К тому же она поняла, что наступили совсем другие времена и всех теперь могут убить. Перед глазами мелькал кудрявый мальчик Веденяпин, выскочивший на мороз из кондитерской. И Васю убьют. Его можно убить.

«А раньше мы все просто жили. И было очень хорошо, пока я не пошла в театр и не встретила его».

Ей вдруг стало казаться, что и война, и раны, которые она промывает и перевязывает, и общий озлобленный страх, и усталость – всё это началось не в августе, а гораздо раньше, и началось только оттого, что она встретила в театре Александра Сергеевича.

«У Волчаниновой убили одного брата, а другой вернулся слепым, и папа сегодня сказал, что мою мать могут выселить из Москвы, потому что у них немецкая фамилия. А няня сказала, что немцы отравляют в деревнях колодцы, и хотя она сама не верит этому, но люди, которые это говорят, не станут врать, и в городе скоро совсем не останется дров, а раненых только привозят, привозят…»
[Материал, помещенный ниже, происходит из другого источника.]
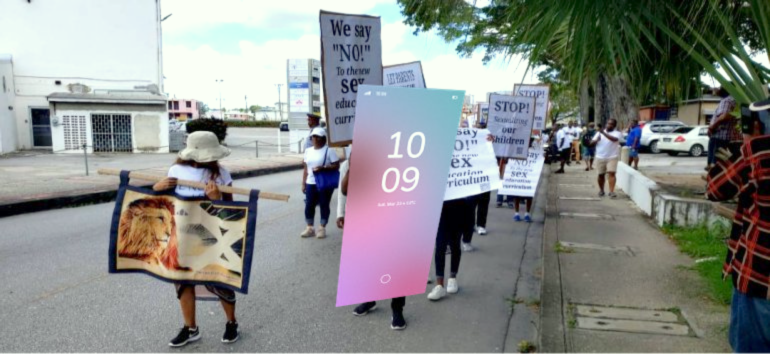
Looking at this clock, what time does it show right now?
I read 10:09
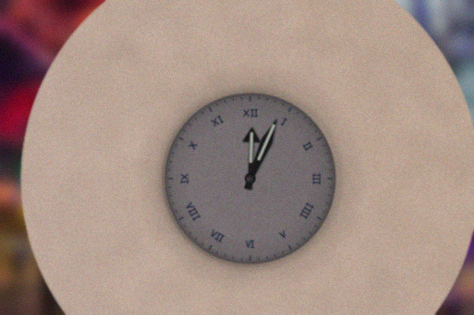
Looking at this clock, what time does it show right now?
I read 12:04
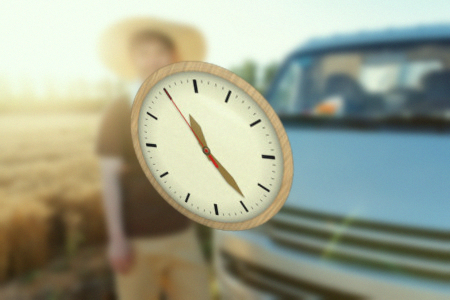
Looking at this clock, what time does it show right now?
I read 11:23:55
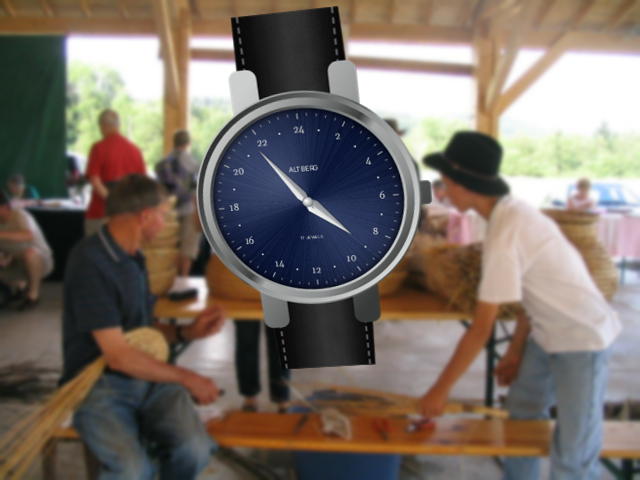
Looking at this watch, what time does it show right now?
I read 8:54
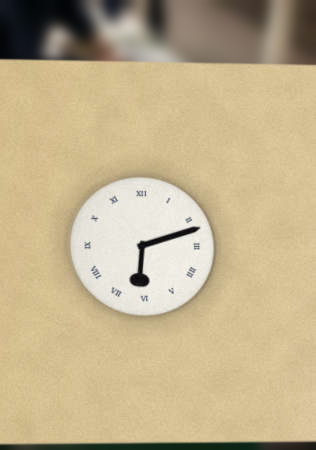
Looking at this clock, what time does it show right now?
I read 6:12
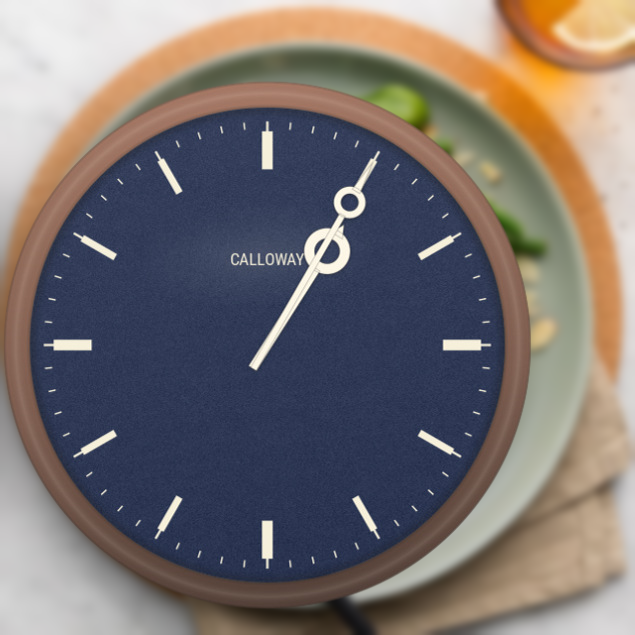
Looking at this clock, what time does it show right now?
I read 1:05
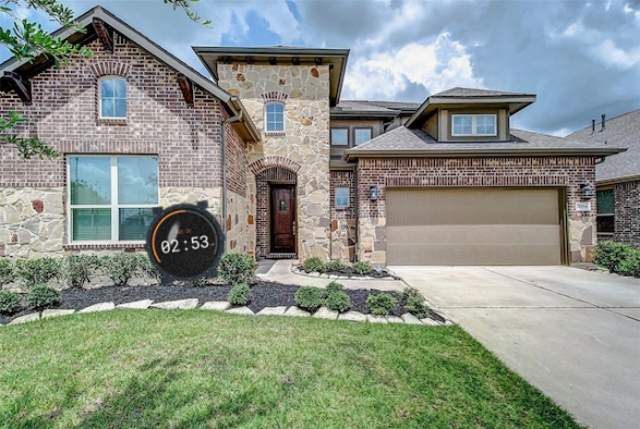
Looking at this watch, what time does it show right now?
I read 2:53
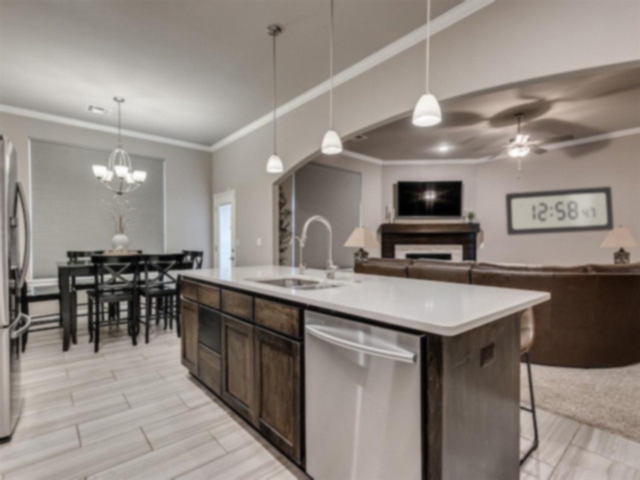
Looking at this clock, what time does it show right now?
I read 12:58
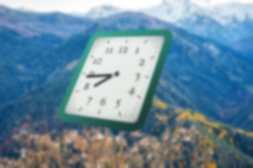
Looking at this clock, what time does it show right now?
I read 7:44
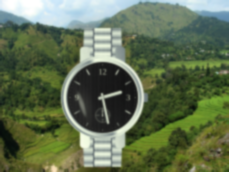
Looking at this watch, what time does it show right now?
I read 2:28
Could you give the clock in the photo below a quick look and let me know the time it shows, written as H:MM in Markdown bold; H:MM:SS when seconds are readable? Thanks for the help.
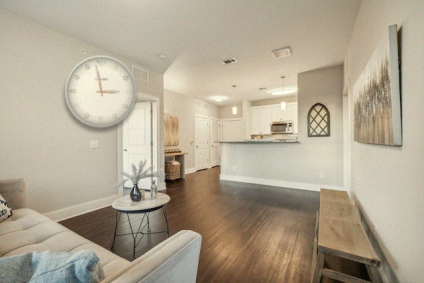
**2:58**
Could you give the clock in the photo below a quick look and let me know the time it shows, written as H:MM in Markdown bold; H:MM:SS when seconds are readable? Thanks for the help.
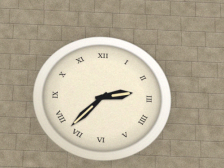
**2:37**
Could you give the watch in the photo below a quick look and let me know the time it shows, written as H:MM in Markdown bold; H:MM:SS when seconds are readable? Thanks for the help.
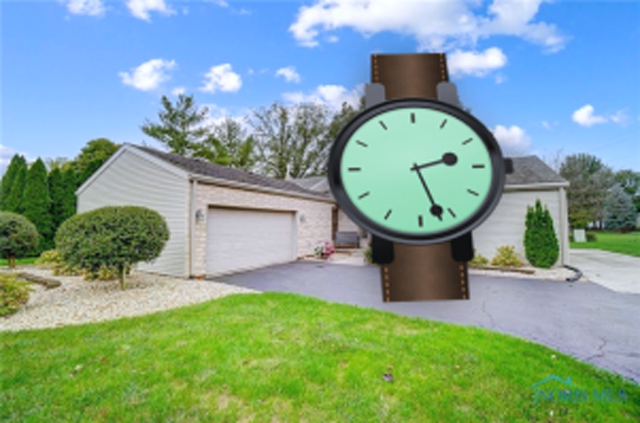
**2:27**
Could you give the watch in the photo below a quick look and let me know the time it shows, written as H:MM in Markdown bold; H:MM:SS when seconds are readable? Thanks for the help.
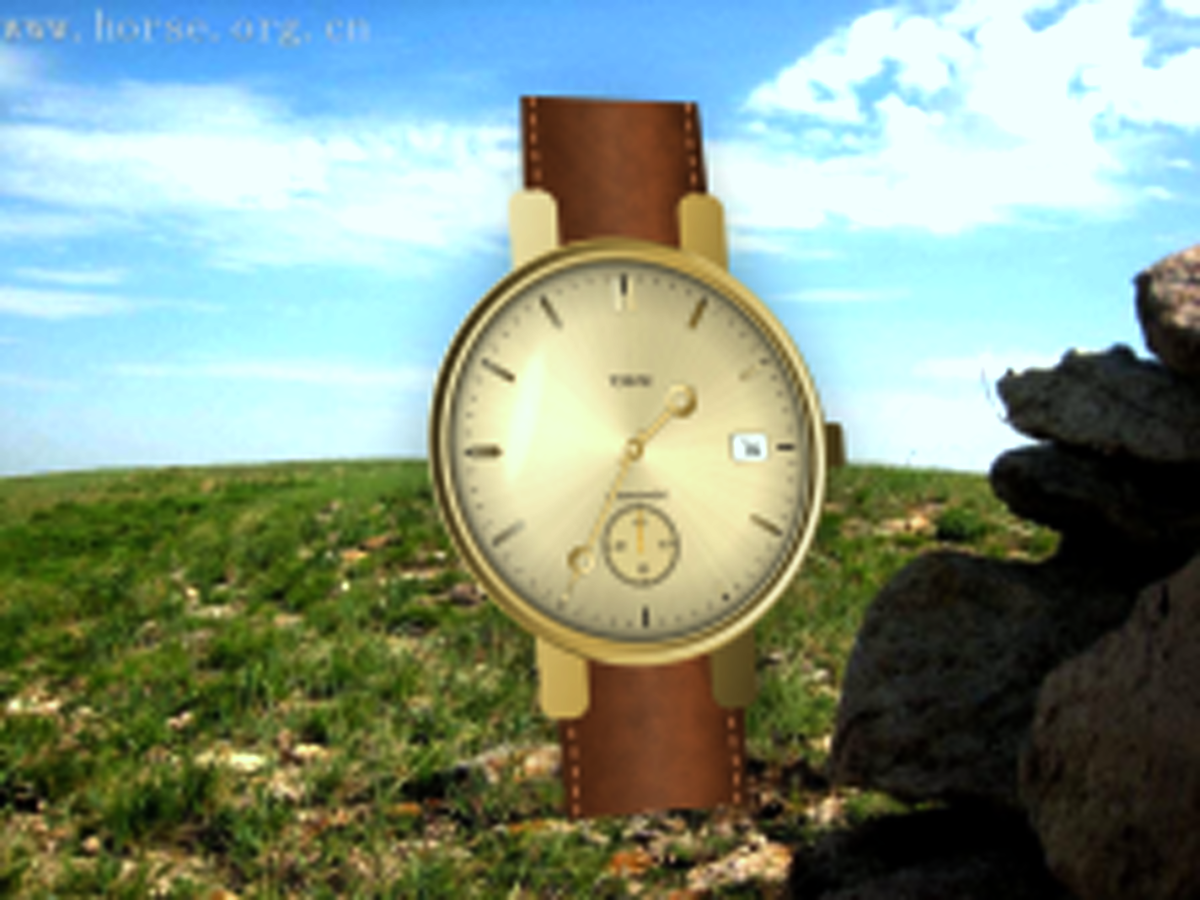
**1:35**
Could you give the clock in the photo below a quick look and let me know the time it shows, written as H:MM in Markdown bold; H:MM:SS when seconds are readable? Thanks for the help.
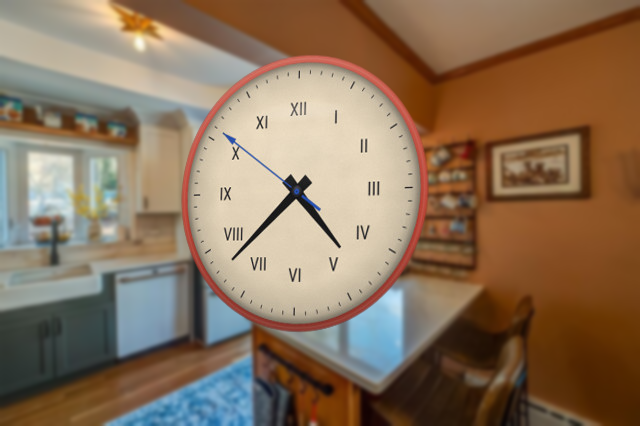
**4:37:51**
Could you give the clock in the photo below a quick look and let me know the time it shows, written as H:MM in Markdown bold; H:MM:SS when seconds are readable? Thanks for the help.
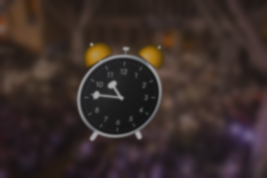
**10:46**
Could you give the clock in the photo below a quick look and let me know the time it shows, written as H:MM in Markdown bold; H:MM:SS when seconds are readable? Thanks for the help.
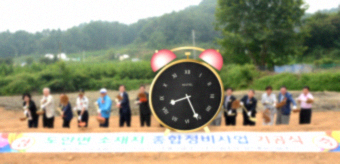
**8:26**
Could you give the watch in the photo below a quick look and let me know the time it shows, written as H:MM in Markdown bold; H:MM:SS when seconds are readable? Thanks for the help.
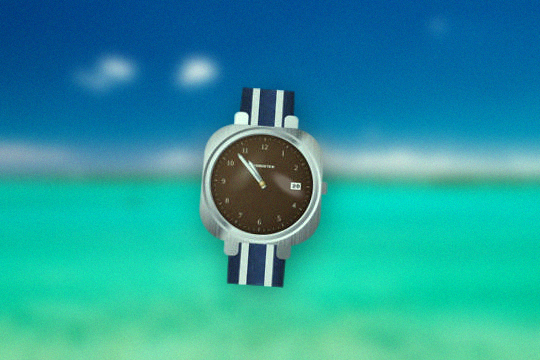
**10:53**
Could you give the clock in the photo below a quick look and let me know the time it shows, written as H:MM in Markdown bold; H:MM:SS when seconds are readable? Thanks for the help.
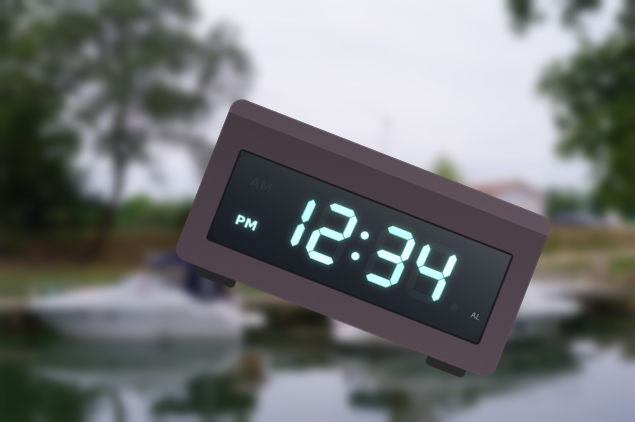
**12:34**
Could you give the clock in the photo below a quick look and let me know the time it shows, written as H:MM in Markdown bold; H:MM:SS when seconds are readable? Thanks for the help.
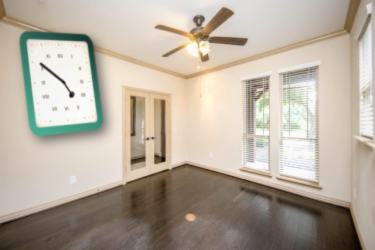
**4:51**
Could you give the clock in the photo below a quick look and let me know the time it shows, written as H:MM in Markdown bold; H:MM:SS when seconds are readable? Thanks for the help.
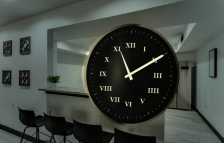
**11:10**
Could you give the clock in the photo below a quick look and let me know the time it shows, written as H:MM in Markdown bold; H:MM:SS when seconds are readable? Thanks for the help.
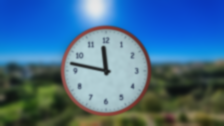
**11:47**
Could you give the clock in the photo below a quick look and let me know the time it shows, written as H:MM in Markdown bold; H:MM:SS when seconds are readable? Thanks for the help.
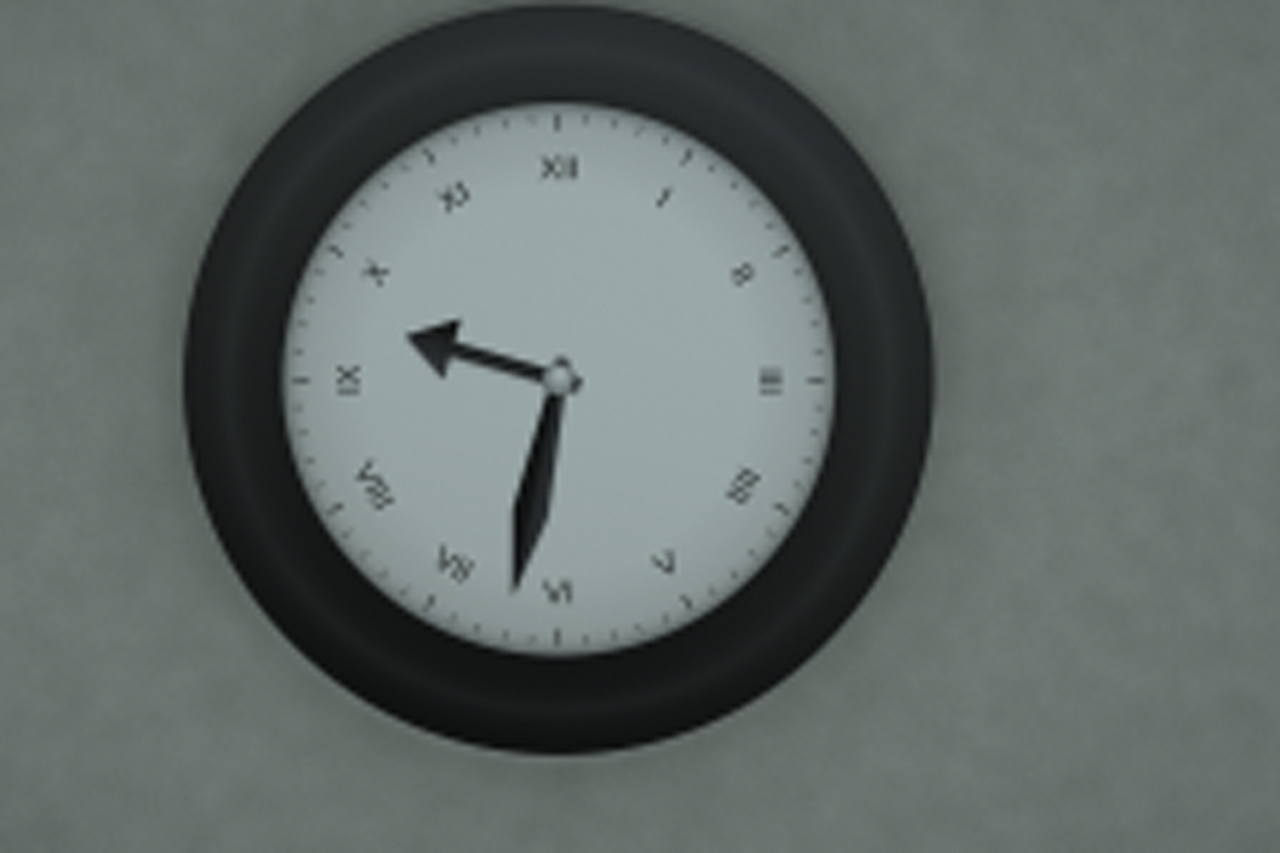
**9:32**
Истинная причина того, что всех теперь можно убить и всё так запуталось, была та, что Александр Сергеевич пошел провожать ее из театра и всю дорогу пожирал ее своими темными глазами, и плыл этот робкий, задумчивый снег, а она слушала, боясь не понять, сказать что-то не то, разочаровать его, и чуть не запрыгала от радости, когда он попросил ее прийти завтра в кондитерскую, где и случился самый что ни на есть безобразный скандал, и его жена, которая следила за ними, выскочила из дамской комнаты с криками и оскорбленьями. Потом были мама и Дина, вернувшиеся с заграничных курортов, и у нее чуть не разорвалось сердце, когда мама попыталась обнять ее своими чужими холодными руками. Но это не всё! Самое ужасное случилось потом, когда по дороге на курсы ее догнала жена Веденяпина и, отдувая вуалетку прыгающими губами, начала объяснять ей ужасные вещи про свою жизнь с Александром Сергеевичем. Про то, как она поднималась с постели наутро и вся была «липкой». О господи!